The red octagon containing a cannabis leaf and the letters "THC" is Canada's standardized cannabis symbol. It's required by Health Canada on any cannabis product containing more than 10 micrograms of THC per gram, must appear in the upper-left area of the label's main panel, and must be at least 1.27 cm square. It exists to warn at a glance that the product contains THC, the main intoxicating cannabinoid in cannabis.
What is the cannabis excise stamp and what does Alberta's look like?
The excise stamp is a 20 × 40 mm federal seal confirming excise duty was paid and the product came from a Health Canada licence holder. It reads "Duty Paid Canada," carries a unique 9-character identifier, and uses colour-shift ink that changes green to red when tilted.

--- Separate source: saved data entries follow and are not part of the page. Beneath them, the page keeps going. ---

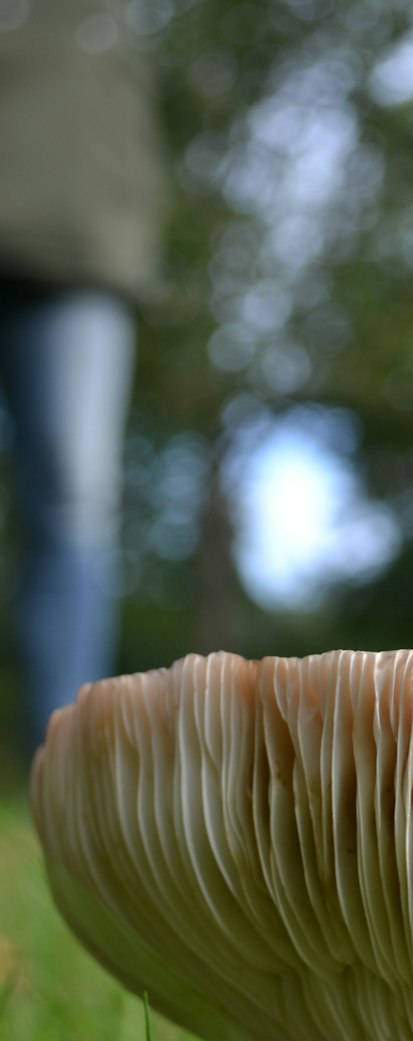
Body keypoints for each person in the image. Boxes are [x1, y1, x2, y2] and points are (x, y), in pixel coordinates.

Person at [0, 0, 162, 747]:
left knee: (75, 506)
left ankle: (62, 762)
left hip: (82, 272)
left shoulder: (108, 17)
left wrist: (128, 241)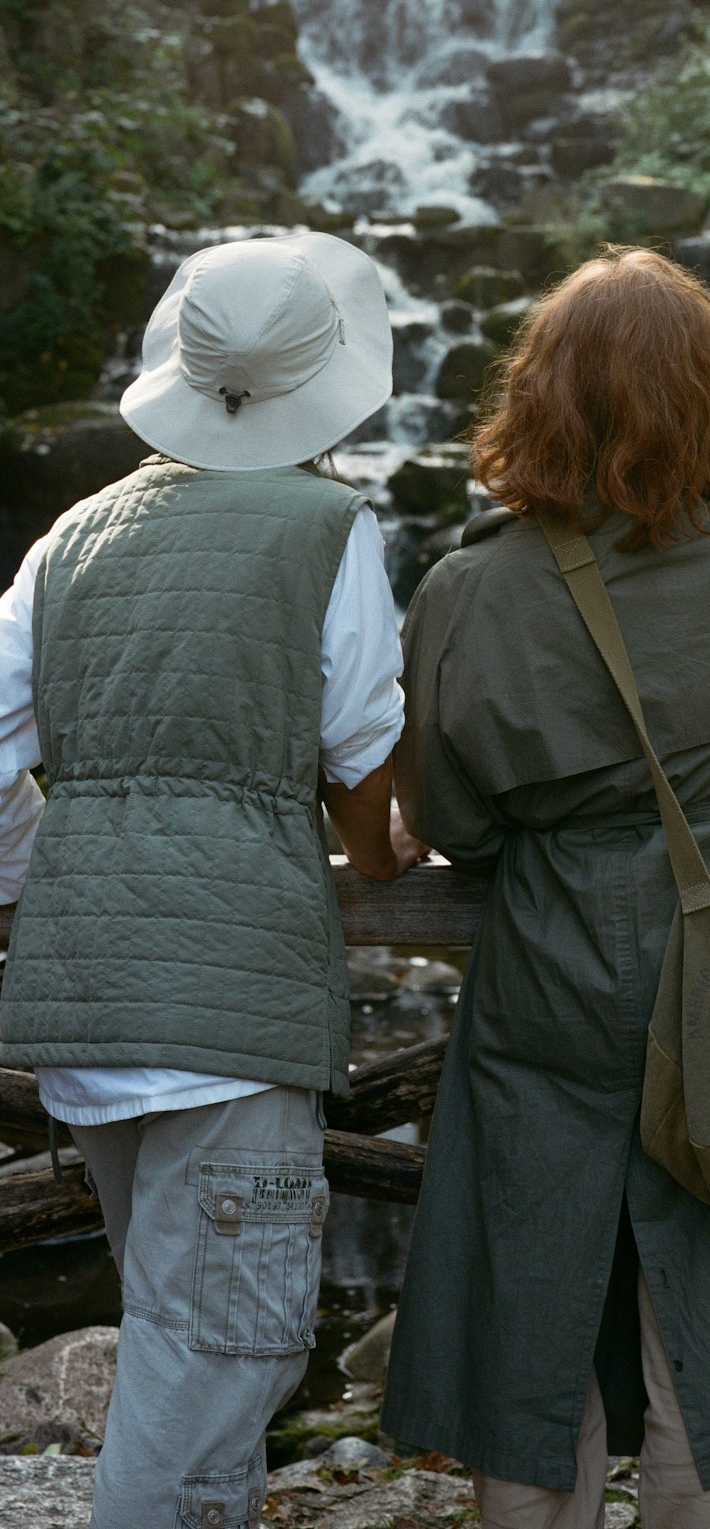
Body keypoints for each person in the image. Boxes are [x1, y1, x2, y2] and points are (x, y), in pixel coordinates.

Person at [381, 247, 710, 1529]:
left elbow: (451, 822)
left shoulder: (466, 590)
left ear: (531, 401)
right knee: (705, 1353)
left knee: (526, 1324)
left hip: (548, 958)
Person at [0, 233, 425, 1529]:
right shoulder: (327, 527)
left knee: (182, 1342)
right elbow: (361, 750)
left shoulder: (74, 533)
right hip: (230, 1016)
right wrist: (373, 854)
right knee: (216, 1355)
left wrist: (31, 867)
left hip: (88, 1012)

Each of the 13 provinces and territories has its own stamp colour with the jurisdiction's initials on the band — products legal for sale in Alberta carry the "AB" stamp. No stamp means the product is contraband.
What's the difference between THC and Total THC on a label?
"THC" is the active THC in the product as packaged. "Total THC" is the amount the product can yield after heat converts THCA — the non-intoxicating precursor found in raw cannabis — into THC, a reaction called decarboxylation. For dried flower and pre-rolls, Total THC is the meaningful number because the product is heated when used; for edibles and most extracts, conversion already happened during manufacturing, so the two figures are usually the same.
How do I convert mg/g into a THC percentage?
Divide the mg/g figure by 10. A dried flower label showing "Total THC 200 mg/g" is 20% THC; 280 mg/g is 28%. To get the total milligrams in the package, multiply the mg/g figure by the net weight in grams — a 3.5 g package at 200 mg/g contains 700 mg of Total THC.
Why are legal edibles in Canada limited to 10 mg of THC?
The federal Cannabis Regulations cap edible cannabis at 10 mg of THC per package, and ingestible extracts such as capsules at 10 mg per unit. Labels state "Total THC per unit" so you can see the milligrams in each piece. Any package claiming hundreds of milligrams of THC in a single edible is not a legal Canadian product.
Do cannabis products have an expiry date?
Usually not, and that's by design. Producers may only print an expiry date if they have validated a stability period for the product through testing, so most legal products show a packaging date and lot number instead. "No expiry date" means no stability period has been established — not that the product lasts indefinitely.
Why do two packages of the same product have different warning labels?
Health Canada writes a fixed list of health warning messages, and the regulations require producers to rotate them so each message appears on roughly equal numbers of packages of each product every year. Different warnings on identical products are a compliance requirement, not an error.
How can I tell if a cannabis product is legal or illicit?
Check five things: a provincial excise stamp (with "AB" in Alberta), the red octagon THC symbol, a yellow bilingual health warning, plain single-colour packaging with a licence holder's name and contact details, and realistic potency numbers. Illicit products typically miss several at once — no stamp, no French text, candy-style graphics, or impossible claims like 50%+ THC flower. You can confirm any Alberta retailer is licensed through the AGLC's cannabis licensee search.
Information only. This content is for informational purposes and does not constitute medical advice. Cannabis products are for adults 18+ with valid ID. Consult a healthcare professional for medical questions.